- _Source material_:
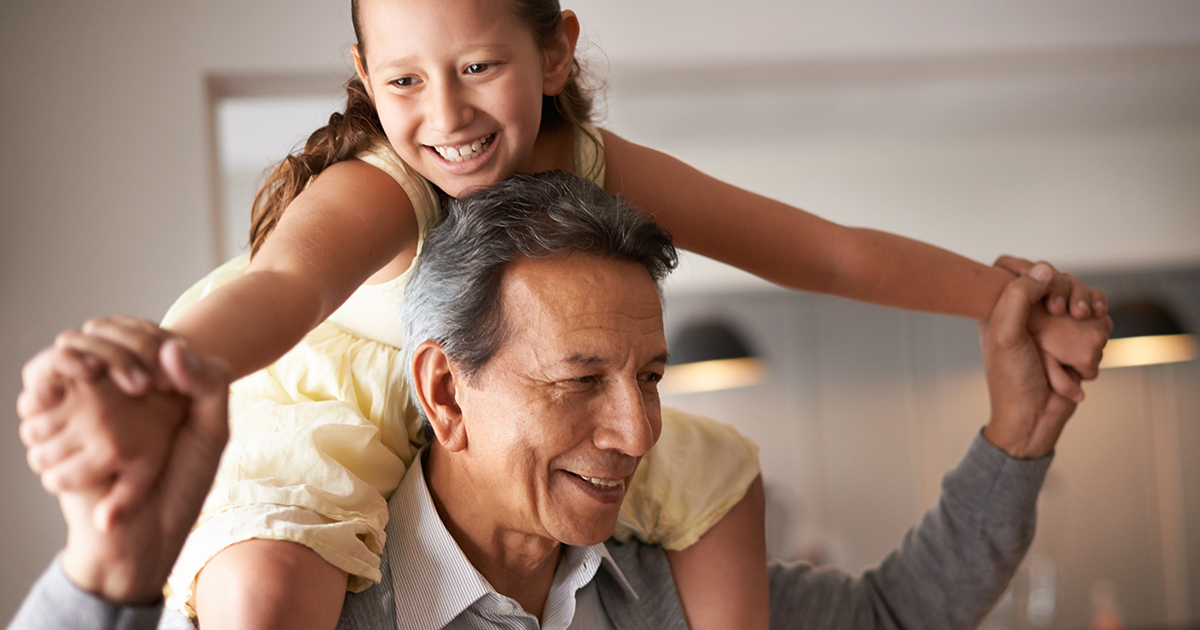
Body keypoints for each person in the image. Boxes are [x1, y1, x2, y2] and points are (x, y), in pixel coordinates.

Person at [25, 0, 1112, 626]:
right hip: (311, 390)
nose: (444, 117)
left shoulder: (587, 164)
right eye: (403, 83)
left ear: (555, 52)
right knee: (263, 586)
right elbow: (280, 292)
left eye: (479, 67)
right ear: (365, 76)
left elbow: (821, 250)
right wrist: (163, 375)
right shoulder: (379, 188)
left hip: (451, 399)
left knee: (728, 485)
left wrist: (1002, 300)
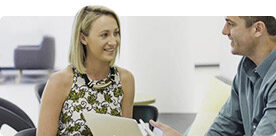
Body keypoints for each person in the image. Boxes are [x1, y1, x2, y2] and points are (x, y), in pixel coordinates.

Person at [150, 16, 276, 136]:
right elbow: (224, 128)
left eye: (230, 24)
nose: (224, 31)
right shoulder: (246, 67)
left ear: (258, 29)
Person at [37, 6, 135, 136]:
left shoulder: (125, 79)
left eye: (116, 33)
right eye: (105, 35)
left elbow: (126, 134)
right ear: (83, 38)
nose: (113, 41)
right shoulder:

- _What to do_: Return exactly the lines from the line holding "right shoulder: (246, 67)" to the last line of the data, with both of those lines included and nothing added.

- _Written response_:
right shoulder: (246, 67)
left ear: (258, 29)
Person at [37, 6, 135, 136]:
left shoulder: (125, 79)
left eye: (116, 33)
right eye: (105, 35)
left elbow: (126, 134)
right ear: (83, 38)
nose: (113, 41)
right shoulder:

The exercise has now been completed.